The human resume. Don’t respond to critiques of your story by listing all the contest honorable mentions it’s gotten—maybe if you take some of the thoughtful advice your classmates have it’ll win next time! All of your workshop mates (okay fine most of them) are offering advice to try to help you. Try really listening and taking in what they’re trying to convey to you before trying to convince them that you don’t need any help and your story is actually perfect as you submitted it. If you’re not here to try to improve your work, there really isn’t a point, not matter how prestigious the program!
Joey the baby kangaroo. Remember that Friends episode where Joey used a thesaurus to write a letter and it didn’t make any sense? A solid 10 percent of the things people say in MFA workshops sound like Joey wrote them with a thesaurus. Be the other 90 percent! It’s nice to sound smart, sure, but your workshop mates would rather you be clear and direct and give straightforward advice that they can, you know, use to make their stories better.
The flirt. Psyched to learn that the super hip narrative poet with the obscure literary tats that somehow manage not to be pretentious is in your workshop? Amazing! Don’t try to drop a line when you’re giving workshop feedback. Reading great literature to your new beau in the bath is hot (maybe? If you’re into that kind of thing?). Making a mockery of someone’s workshop by trying to flirt with them is not. Save it for the post class revelry—writers are thirsty bunch, especially right after they’ve been workshopped!
The lazy chef. MFA workshops are really only looking for the same thing Goldilocks was—something just the right amount “done.” Don’t submit something you scrawled off during yesterday’s lecture (Allison!) and don’t submit something you think is perfect and just want compliments on.
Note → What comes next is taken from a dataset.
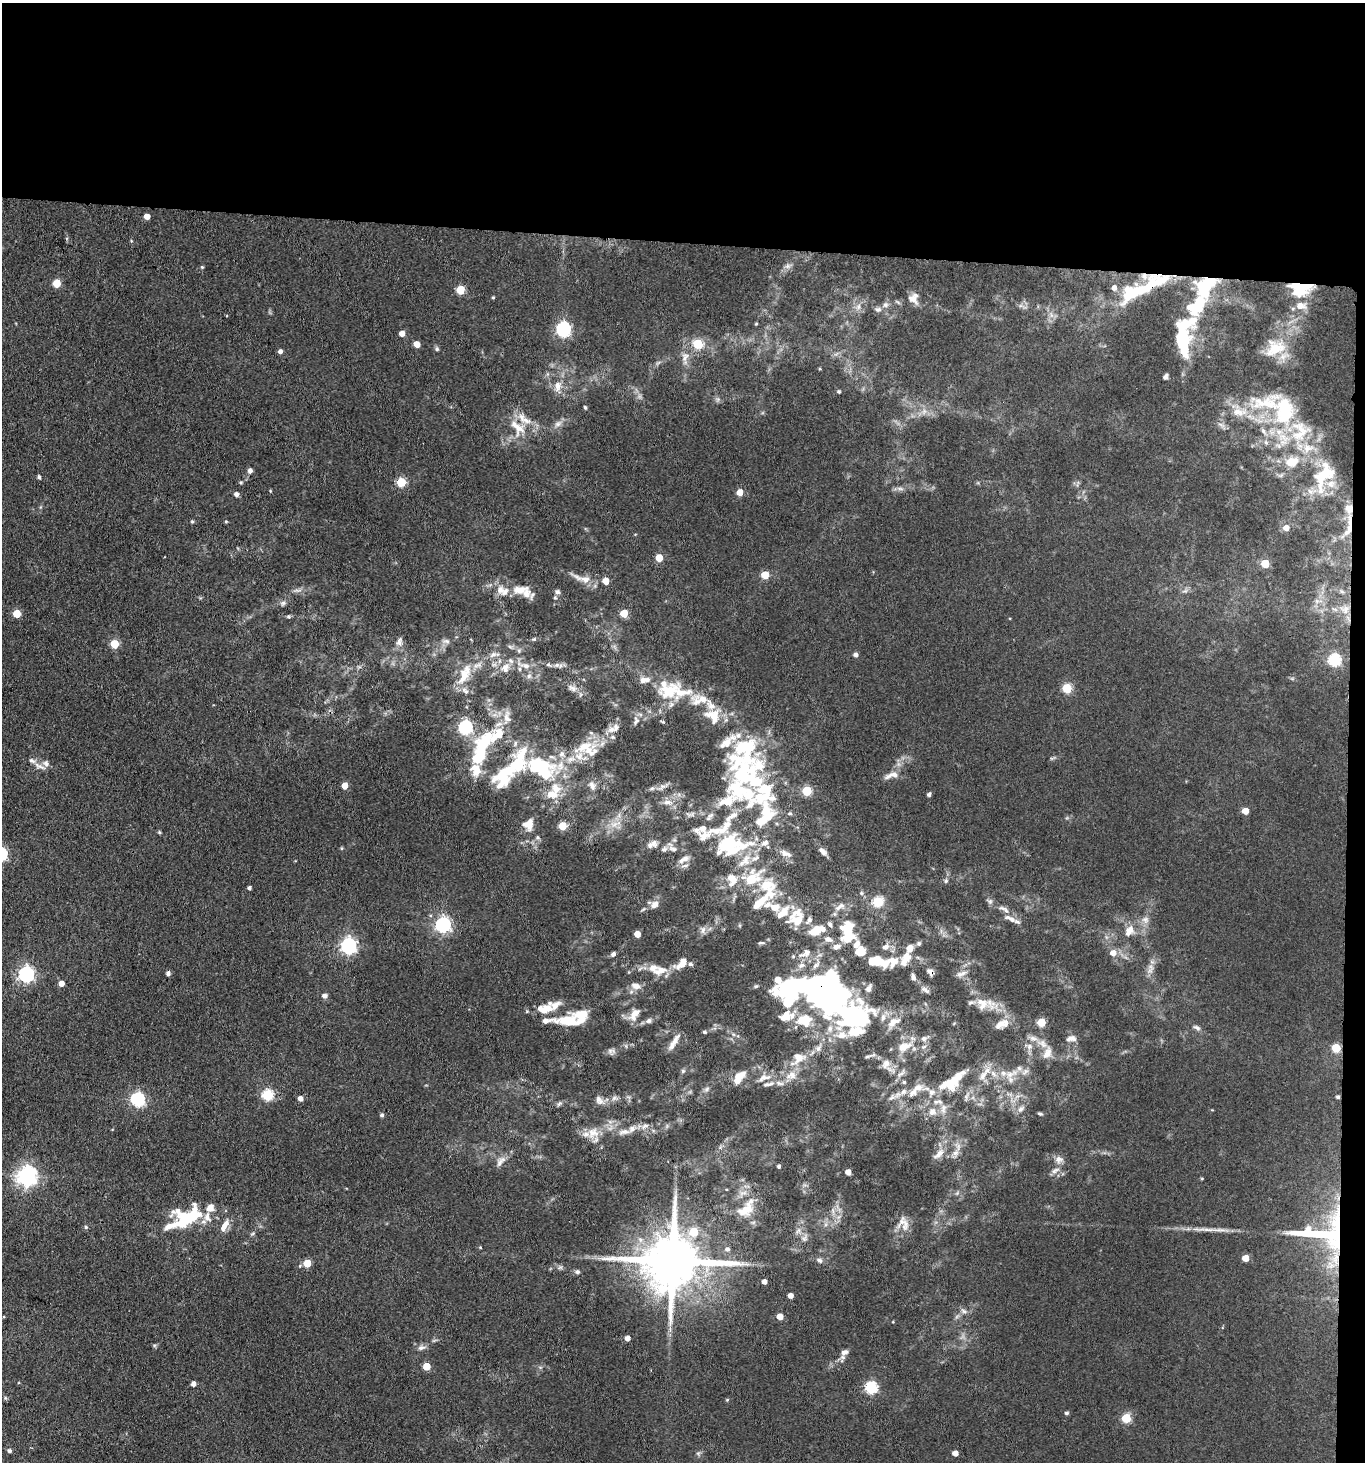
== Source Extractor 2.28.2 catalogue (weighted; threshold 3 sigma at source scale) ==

You could submit “To Esme With Love and Squalor” to any MFA workshop in America and they would find something to critique about it. The ideal workshop piece is one you’ve revised as much as you can on your own, and now need a fresh eye on.
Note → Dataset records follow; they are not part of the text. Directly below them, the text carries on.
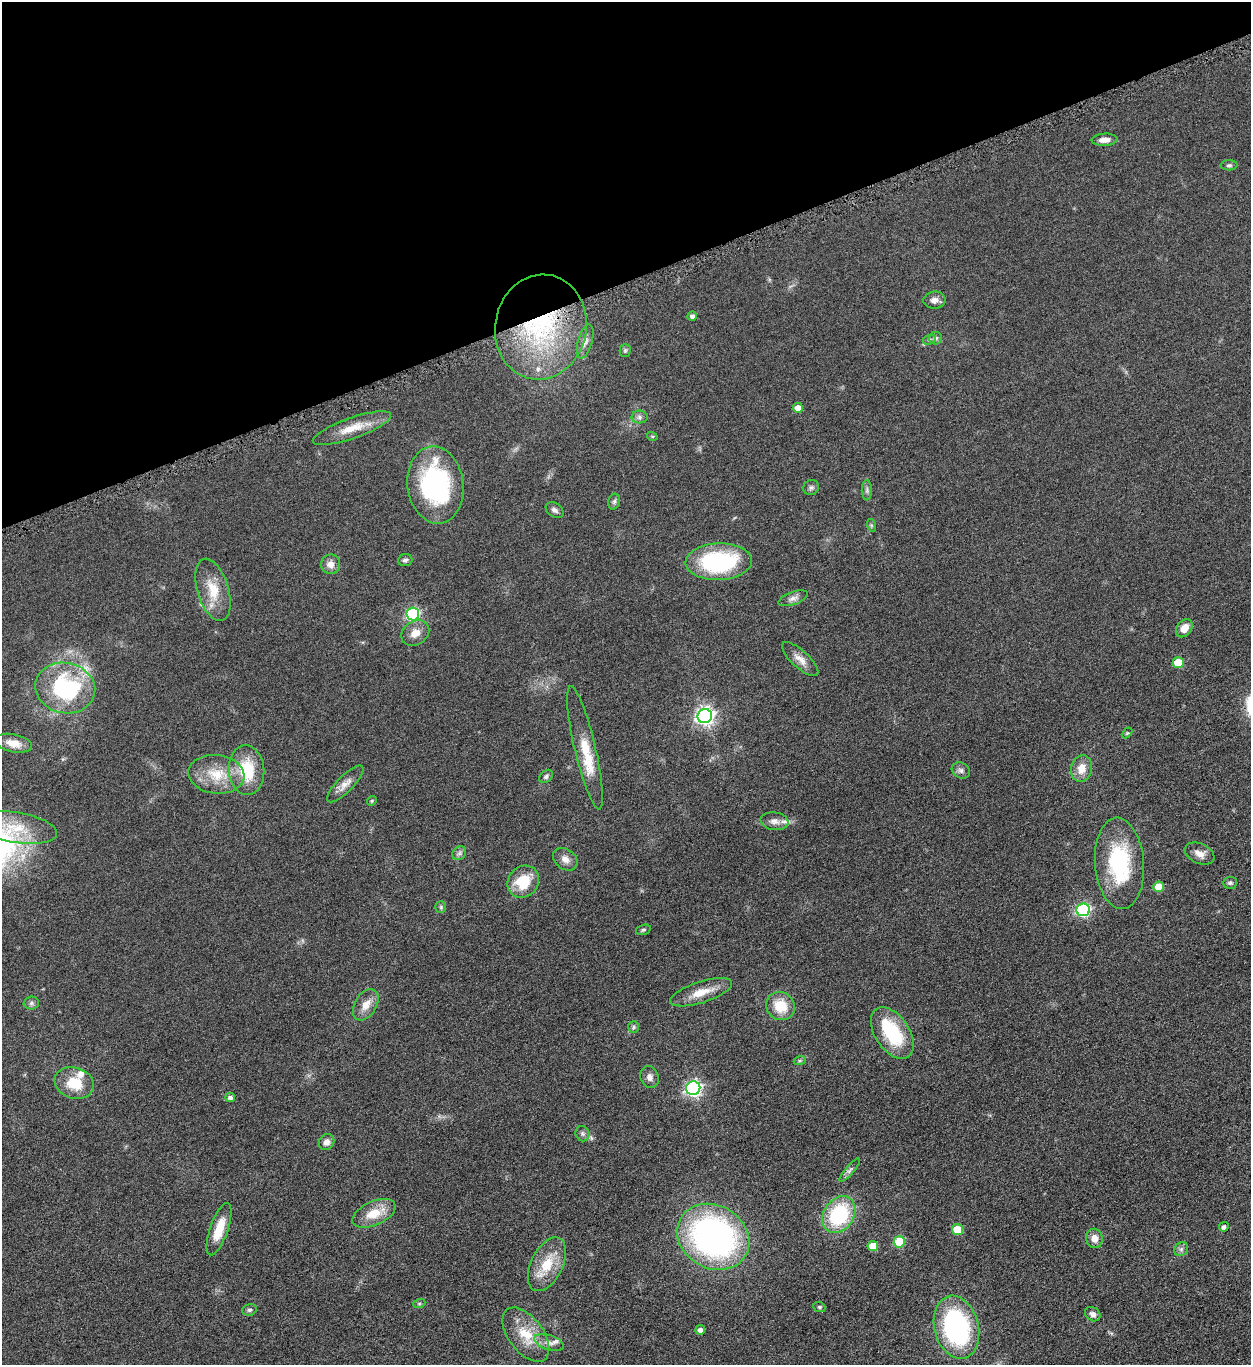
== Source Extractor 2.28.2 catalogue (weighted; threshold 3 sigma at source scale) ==
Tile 3 of 4 x 4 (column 3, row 1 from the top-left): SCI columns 2662-3910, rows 4096-5458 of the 5451 x 5466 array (HDU 1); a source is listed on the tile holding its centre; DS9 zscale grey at full resolution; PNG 1253 x 1367 px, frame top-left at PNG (2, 2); each listed source drawn as its Kron ellipse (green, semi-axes under 4 px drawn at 4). Shown black and unused: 21% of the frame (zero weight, under 4 of 8 exposures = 1% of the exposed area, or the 3 px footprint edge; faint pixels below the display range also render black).
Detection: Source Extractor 2.28.2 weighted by HDU 2 'WHT'; one run over the whole footprint, this tile lists its part. Background 0.0847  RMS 0.0079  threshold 0.0324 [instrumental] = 3 sigma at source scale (4.09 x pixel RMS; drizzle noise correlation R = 1.36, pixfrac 0.8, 0.05/0.05 arcsec/px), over >= 5 px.
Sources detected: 91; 5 inside a brighter listed object's ellipse — not listed separately; the other 86 listed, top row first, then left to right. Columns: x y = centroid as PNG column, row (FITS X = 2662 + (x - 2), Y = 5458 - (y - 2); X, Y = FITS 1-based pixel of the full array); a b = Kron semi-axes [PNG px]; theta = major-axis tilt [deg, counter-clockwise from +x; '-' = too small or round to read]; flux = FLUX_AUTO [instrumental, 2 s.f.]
The rebel. Don’t spend the entire hour your story is being workshopped thinking up some random, not-terribly-relevant exception to a rule a professor just threw out as a helpful guideline under which your story might be improved. Yes, that rule probably does have an exception, and yes, rules were meant to be broken, but off the top of my head I can think of about four places in your last story where you might’ve applied it! I know, our favorite, living legend writers all broke the rules and that’s why we love them. I’m not saying you’re not going to join their ranks one day, but let’s assume you’re not there yet. That’s why you’re here!